[JOB ITEM] Reproduce each entry exactly as it reads. Leave the images out.

[RECORDS PROVIDED]
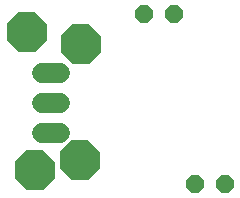
<source format=gbs>
G75*
G70*
%OFA0B0*%
%FSLAX24Y24*%
%IPPOS*%
%LPD*%
%AMOC8*
5,1,8,0,0,1.08239X$1,22.5*
%
%ADD10C,0.0680*%
%ADD11OC8,0.1320*%
%ADD12OC8,0.0600*%
D10*
X008300Y002800D02*
X008900Y002800D01*
X008900Y003800D02*
X008300Y003800D01*
X008300Y004800D02*
X008900Y004800D01*
D11*
X008050Y001550D03*
X009550Y001900D03*
X009600Y005750D03*
X007800Y006150D03*
D12*
X011700Y006750D03*
X012700Y006750D03*
X013400Y001100D03*
X014400Y001100D03*
M02*

</source>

[ANSWER BOX]
<source format=gbs>
G75*
G70*
%OFA0B0*%
%FSLAX24Y24*%
%IPPOS*%
%LPD*%
%AMOC8*
5,1,8,0,0,1.08239X$1,22.5*
%
%ADD10C,0.0680*%
%ADD11OC8,0.1320*%
%ADD12OC8,0.0600*%
D10*
X008300Y002800D02*
X008900Y002800D01*
X008900Y003800D02*
X008300Y003800D01*
X008300Y004800D02*
X008900Y004800D01*
D11*
X008050Y001550D03*
X009550Y001900D03*
X009600Y005750D03*
X007800Y006150D03*
D12*
X011700Y006750D03*
X012700Y006750D03*
X013400Y001100D03*
X014400Y001100D03*
M02*

</source>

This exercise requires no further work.